De todas as grandes polaridades do universo com que, mais cedo ou mais tarde, somos chamados a nos confrontados… o bem e o mal, a liberdade e o cativeiro, o feminino e o masculino, o humano e o divino… o arquétipo do casal homem-mulher é aquele em que os opostos mais se atraem, mas é também, ao mesmo tempo, a polaridade mais difícil de reunir. A união profunda entre um homem e uma mulher representa uma oportunidade incontornável de unir e integrar todos os opostos presentes em cada um de nós (o mysterium coniunctionis junguiano). Cada experiência vivida ou mesmo sofrida durante este percurso tem um significado que vai muito para além da dimensão física e constitui um treino evolutivo insubstituível, hoje estremamente necessario a todos nòs.

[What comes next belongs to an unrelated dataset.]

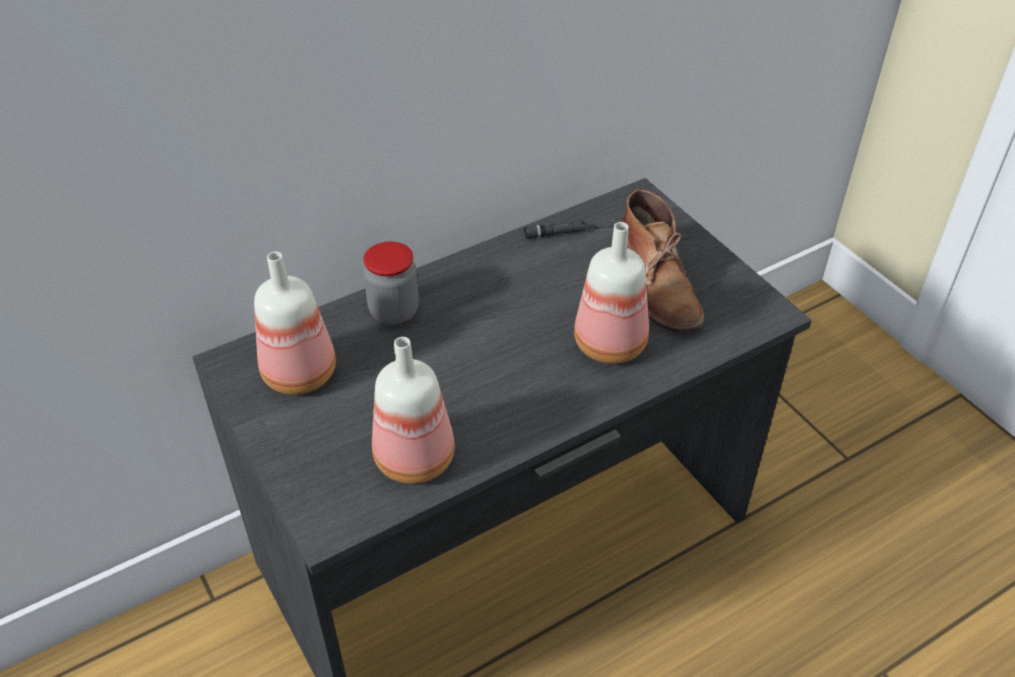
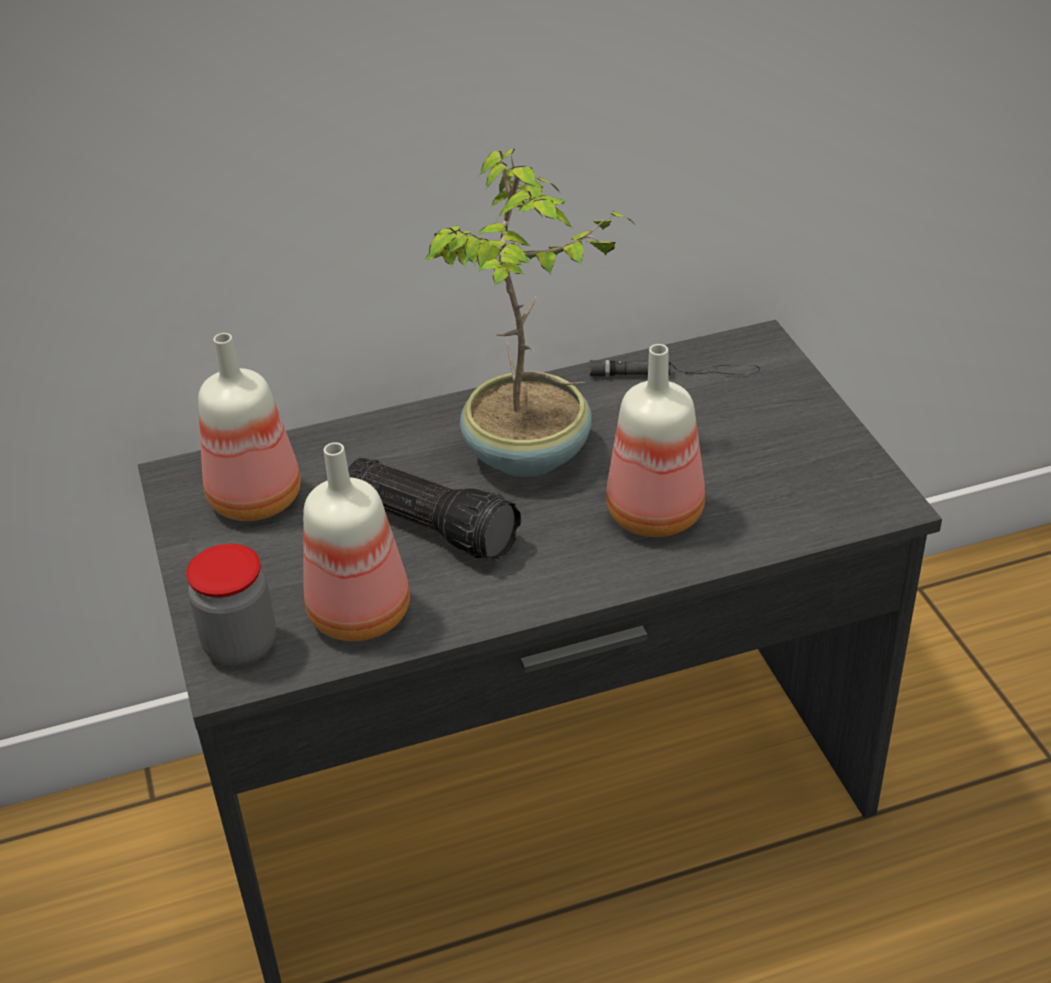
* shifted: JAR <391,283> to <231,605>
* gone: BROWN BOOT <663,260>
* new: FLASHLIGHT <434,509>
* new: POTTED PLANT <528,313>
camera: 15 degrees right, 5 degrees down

Creio que o atrativo das conferências de Carotenuto na universidade, nas quais, para além dos estudantes, era também frequentado por pessoas que aparentemente nada tinham a ver com os estudos universitários, se deve precisamente a esse fluir através dele de algo que nos toca profundamente, algo difícil de definir: coragem para viver, autenticidade, um apelo das profundezas. Ao longo das vicissitudes da sua vida, nas suas próprias dificuldades existenciais, Carotenuto conseguiu sempre manter viva a sua “criança interior”, a fonte propulsora da sua criatividade transbordante. O Puer, a eterna criança (e Aldo Carotenuto, de certa forma, era-o), tal como o artista, é aquele que consegue contactar a sua verdade íntima e exprimir através das suas obras o significado profundo das coisas do mundo, algo que sempre percebemos como cheio de mistério e fascínio: palavras vivas, que por vezes desestabilizam e até causam dissabores nas nossas vidas, mas que deixam no papel uma marca indelével.

Um livro para ser lido, saboreado e metabolizado. Um convite à reflexão e ao confronto crítico entre o espírito que animava o texto original publicado em 2002 e as considerações que emergem, entre amarguras e desencantos, nas últimas palavras proferidas perante os seus alunos.